STUDY TEXT:
In a bumper set of results on Wednesday night, Nvidia said revenues more than doubled to £10.6billion in the three months to the end of June, and would climb to £13billion in the current quarter, a rise of around 170 per cent compared to the same time last year.

The business also posted an 843 per cent jump in its quarterly profits to £4.9billion.

The figures sent the shares soaring more than 6 per cent in New York yesterday to over $500 apiece for the first time.

Although the gains eased throughout the day’s trading, the shares have more than tripled this year alone, adding £700billion to Nvidia’s value.

That is around the same as the six biggest companies on the FTSE 100 are worth combined – from AstraZeneca and HSBC to Shell and BP as well as Diageo and Unilever.

The meteoric growth has handed a windfall to Nvidia’s founder and chief executive Jensen Huang, whose own wealth has ballooned by as much as £25billion so far this year. He owns a 3.5 per cent stake, worth £33billion.

Founded in 1993, the story of the world’s most valuable chip maker started at a Silicon Valley diner, with Huang and two other engineers, Chris Malachowsky and Curtis Priem. Uncertain exactly what their business would look like, their initial strategy was to place early bets on markets that barely existed at the time, starting out with PC gaming and graphics processing.

This proved a major success, with their graphics processing unit now essential in the world of gaming in popular titles such as Call of Duty.

It also enjoyed some hype during the launch of the ‘metaverse’, the virtual reality pushed by Facebook founder Mark Zuckerberg when he rebranded the company as Meta in 2021.

But its most recent bet in the world of AI has proved its most lucrative, making it the first semiconductor company to rack up a $1trillion market valuation in May.

It now means Nvidia, whose market cap is around $1.2trillion (£950m), is now a firm member of the ‘Magnificent Seven’ alongside fellow American corporate giants Alphabet, Amazon, Apple, Meta, Microsoft and Tesla.

And analysts are confident that its spot in this elite club will not be short-lived.

Dan Ives, tech analyst at Wedbush Securities, said: ‘Nvidia’s guidance was a ‘drop the mic’ moment as investors now recognise this AI demand story is as real as any tech trend we have seen in the last 30 years. It is only comparable to the internet in 1995 and Apple’s iPhone launch in 2007.’

Danni Hewson, head of financial analysis at AJ Bell, said: ‘Confidence is a funny thing. Without it markets limp along as investors shun risk and double down on perceived safe havens. With it sectors soar, and that’s exactly what happened after Nvidia proved the AI phenomena is no flash in the pan.’

But it’s not just analysts who are bullish about Nvidia.

Data records:
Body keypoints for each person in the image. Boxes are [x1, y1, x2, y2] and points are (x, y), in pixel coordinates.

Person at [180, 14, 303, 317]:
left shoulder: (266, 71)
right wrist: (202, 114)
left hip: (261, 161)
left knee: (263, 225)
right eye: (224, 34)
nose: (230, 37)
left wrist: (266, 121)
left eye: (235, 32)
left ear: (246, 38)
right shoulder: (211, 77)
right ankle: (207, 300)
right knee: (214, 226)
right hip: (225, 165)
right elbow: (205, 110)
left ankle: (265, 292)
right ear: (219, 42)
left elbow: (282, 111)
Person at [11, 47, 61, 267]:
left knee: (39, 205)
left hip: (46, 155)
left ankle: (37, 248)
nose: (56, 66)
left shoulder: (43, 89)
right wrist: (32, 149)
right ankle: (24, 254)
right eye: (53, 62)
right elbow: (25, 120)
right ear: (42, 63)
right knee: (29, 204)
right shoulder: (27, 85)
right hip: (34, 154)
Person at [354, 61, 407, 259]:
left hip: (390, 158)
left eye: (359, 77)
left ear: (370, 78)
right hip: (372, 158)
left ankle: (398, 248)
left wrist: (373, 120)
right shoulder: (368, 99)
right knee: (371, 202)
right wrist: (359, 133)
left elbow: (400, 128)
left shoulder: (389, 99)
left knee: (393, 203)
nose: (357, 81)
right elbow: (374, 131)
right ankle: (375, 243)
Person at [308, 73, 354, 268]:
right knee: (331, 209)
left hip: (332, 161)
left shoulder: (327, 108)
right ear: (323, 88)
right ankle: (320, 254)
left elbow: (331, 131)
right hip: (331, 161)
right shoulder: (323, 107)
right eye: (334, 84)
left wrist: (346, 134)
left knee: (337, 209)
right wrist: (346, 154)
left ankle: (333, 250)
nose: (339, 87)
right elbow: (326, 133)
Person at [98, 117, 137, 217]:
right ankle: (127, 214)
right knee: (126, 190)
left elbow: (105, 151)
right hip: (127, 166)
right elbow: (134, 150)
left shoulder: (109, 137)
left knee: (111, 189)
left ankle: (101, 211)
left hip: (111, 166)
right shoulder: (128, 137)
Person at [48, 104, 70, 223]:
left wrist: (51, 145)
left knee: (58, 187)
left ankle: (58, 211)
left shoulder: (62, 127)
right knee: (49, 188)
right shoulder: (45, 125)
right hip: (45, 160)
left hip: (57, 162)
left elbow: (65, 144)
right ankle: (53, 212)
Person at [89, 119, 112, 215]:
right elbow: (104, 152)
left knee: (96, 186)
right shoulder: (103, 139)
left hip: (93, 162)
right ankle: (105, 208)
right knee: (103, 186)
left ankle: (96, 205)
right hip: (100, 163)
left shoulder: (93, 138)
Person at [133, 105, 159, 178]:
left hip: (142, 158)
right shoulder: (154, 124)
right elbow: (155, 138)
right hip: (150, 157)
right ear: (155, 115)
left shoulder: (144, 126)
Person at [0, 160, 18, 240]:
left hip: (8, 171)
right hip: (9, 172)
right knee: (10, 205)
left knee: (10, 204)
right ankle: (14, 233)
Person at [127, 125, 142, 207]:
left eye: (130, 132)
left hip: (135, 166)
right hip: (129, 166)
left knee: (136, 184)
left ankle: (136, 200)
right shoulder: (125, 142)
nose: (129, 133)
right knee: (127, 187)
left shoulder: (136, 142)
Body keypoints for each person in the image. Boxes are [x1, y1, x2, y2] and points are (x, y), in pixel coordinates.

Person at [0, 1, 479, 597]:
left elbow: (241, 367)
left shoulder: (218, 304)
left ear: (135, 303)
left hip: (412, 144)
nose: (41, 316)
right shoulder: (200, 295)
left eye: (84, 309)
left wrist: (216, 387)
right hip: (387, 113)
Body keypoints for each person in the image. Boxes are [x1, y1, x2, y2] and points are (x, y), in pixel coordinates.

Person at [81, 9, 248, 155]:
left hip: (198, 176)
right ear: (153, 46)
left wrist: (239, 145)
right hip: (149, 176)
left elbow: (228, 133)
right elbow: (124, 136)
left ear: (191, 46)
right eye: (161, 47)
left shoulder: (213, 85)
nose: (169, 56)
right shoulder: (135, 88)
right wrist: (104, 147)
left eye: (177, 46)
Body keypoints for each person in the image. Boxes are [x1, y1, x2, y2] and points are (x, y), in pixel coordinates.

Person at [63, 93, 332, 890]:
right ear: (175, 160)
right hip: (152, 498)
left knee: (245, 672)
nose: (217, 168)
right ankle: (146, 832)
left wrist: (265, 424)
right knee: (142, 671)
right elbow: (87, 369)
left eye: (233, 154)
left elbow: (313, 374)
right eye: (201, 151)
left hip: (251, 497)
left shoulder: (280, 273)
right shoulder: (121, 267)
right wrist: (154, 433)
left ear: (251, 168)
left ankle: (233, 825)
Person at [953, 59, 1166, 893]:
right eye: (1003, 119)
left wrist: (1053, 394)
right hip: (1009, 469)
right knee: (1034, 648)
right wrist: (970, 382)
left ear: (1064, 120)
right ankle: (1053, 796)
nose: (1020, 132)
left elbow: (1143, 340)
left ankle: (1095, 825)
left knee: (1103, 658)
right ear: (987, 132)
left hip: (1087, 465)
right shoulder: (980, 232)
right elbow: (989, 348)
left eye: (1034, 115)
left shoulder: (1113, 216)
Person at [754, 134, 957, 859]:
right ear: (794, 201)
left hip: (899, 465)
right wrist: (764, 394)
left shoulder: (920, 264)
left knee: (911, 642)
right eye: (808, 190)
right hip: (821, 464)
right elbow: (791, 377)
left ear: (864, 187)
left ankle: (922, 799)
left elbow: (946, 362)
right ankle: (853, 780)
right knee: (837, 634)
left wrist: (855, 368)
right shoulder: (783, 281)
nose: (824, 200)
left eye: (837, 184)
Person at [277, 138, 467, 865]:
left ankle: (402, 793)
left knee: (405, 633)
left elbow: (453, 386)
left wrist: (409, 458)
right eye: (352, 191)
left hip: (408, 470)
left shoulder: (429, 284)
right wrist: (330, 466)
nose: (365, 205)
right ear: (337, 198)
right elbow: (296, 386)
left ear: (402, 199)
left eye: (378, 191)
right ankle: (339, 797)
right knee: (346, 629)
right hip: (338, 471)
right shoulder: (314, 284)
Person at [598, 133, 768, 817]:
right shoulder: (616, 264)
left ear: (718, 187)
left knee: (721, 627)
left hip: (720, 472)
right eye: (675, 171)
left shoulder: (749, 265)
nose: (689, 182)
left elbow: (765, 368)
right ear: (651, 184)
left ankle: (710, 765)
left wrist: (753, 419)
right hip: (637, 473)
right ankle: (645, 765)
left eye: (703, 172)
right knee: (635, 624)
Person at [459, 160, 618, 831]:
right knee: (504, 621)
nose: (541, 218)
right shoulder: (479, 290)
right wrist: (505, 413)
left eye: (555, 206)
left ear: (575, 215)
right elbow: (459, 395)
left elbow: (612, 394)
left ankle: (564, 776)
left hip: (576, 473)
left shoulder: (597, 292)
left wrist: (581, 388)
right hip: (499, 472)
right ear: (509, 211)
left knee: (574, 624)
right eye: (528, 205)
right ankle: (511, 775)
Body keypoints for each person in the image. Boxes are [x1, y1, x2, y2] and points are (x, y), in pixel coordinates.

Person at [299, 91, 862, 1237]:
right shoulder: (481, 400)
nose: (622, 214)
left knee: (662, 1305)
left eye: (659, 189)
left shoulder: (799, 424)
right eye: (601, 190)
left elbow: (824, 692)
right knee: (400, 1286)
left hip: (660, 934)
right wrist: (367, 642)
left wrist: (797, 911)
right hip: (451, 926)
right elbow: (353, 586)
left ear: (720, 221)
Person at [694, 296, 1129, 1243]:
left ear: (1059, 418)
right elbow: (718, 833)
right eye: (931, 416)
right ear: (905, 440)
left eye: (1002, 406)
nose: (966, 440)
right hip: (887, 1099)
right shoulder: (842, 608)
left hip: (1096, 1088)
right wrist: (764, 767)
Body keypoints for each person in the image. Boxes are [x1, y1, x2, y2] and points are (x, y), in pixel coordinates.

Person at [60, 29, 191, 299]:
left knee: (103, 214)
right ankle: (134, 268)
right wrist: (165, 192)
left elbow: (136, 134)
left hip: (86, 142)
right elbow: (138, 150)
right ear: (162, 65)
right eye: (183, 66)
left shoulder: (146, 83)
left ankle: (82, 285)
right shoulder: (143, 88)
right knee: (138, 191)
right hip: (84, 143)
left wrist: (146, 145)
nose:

WORK TO COMPLETE:
1: In the Nvidia article, reproduce word for word the part that opens with the words "In a bumper" and closes with "the first time.".
2: According to the Nvidia article, why has Jensen Huang's wealth grown so much this year?

RESULTS OF THE EXERCISE:
1:
In a bumper set of results on Wednesday night, Nvidia said revenues more than doubled to £10.6billion in the three months to the end of June, and would climb to £13billion in the current quarter, a rise of around 170 per cent compared to the same time last year.

The business also posted an 843 per cent jump in its quarterly profits to £4.9billion.

The figures sent the shares soaring more than 6 per cent in New York yesterday to over $500 apiece for the first time.

2: The article credits Nvidia's meteoric growth, which handed a windfall to Huang, the company's founder and chief executive. He owns a 3.5 per cent stake worth £33billion, and his wealth has grown by as much as £25billion so far this year.